David Harris-Birtill, Uta Hinrichs, Aaron Quigley
Palimpsest: an Edinburgh Literary Cityscape aims at visualising a literary cityscape of a city, based on related literary texts. This project focuses on the city of Edinburgh but the plan is for the techniques, methods and tools to apply to other UNESCO World Cities of Literature or indeed any literary city. Palimpsest is available to an online community of remote visitors, those with an interest in the literature of Scotland and its constituent places who explore the city and its culture from a distance. Palimpsest arises out of the idea of creating an innovative way of engaging people with literature, and drawing on literature’s own dependence on, and engagement with, place and space. Exploration of the relation between urban places and literature first arose in sociology in the mid 19th century.
Along with colleagues in the Department of English & Scottish Literature and the School of Informatics in the University of Edinburgh Aaron Quigley and Uta Hinrichs were awarded a Digital Transformations in the Arts and Humanities project grant.
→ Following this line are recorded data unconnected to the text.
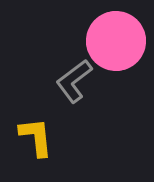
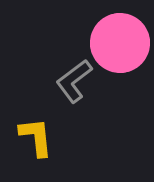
pink circle: moved 4 px right, 2 px down
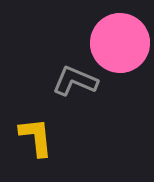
gray L-shape: moved 1 px right; rotated 60 degrees clockwise
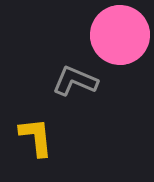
pink circle: moved 8 px up
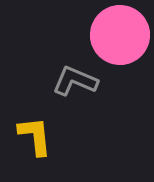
yellow L-shape: moved 1 px left, 1 px up
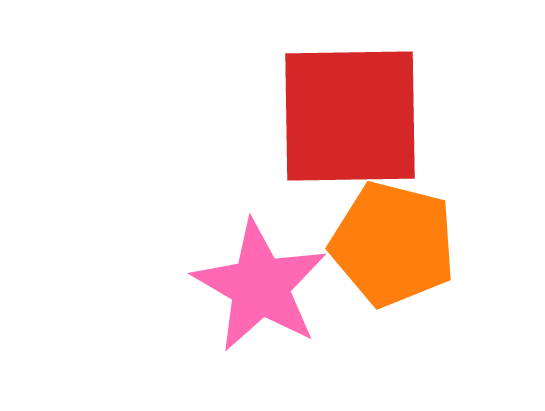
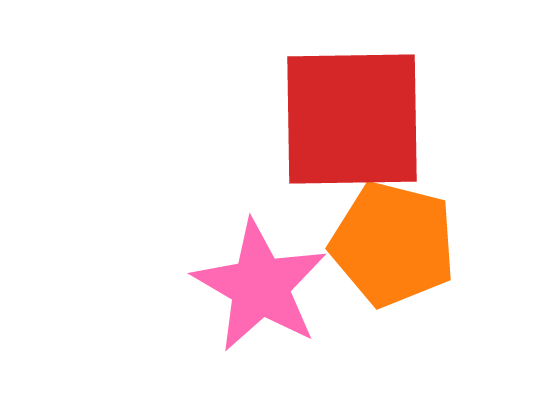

Of the overall funding, Universities and Science Minister David Willetts said: “Getting quality data out of the hands of a few and into the public domain is an important goal for this Government. This funding will help to overcome the challenge of making vast amounts of rich data more accessible and easier to interpret by the public. These 21 projects promise to come up with innovative long-lasting solutions.”
The Palimpsest project resulted in Lit Long: Edinburgh which features a range of maps and accessible visualisations, which enable users to interact with Edinburgh’s literature in a variety of ways, exploring the spatial relations of the literary city at particular times in its history, in the works of particular authors, or across different eras, genres and writers. Lit Long: Edinburgh makes a major contribution to our knowledge of the Edinburgh literary cityscape, with potential to shape the experience and understanding of critics and editors, residents and visitors, readers and writers.
SACHI’s Dr Uta Hinrichs created the web visualisation and Dr David Harris-Birtill created the mobile app. Professor Aaron Quigley was the University of St Andrews leader and co-investigator on the Palimpsest project.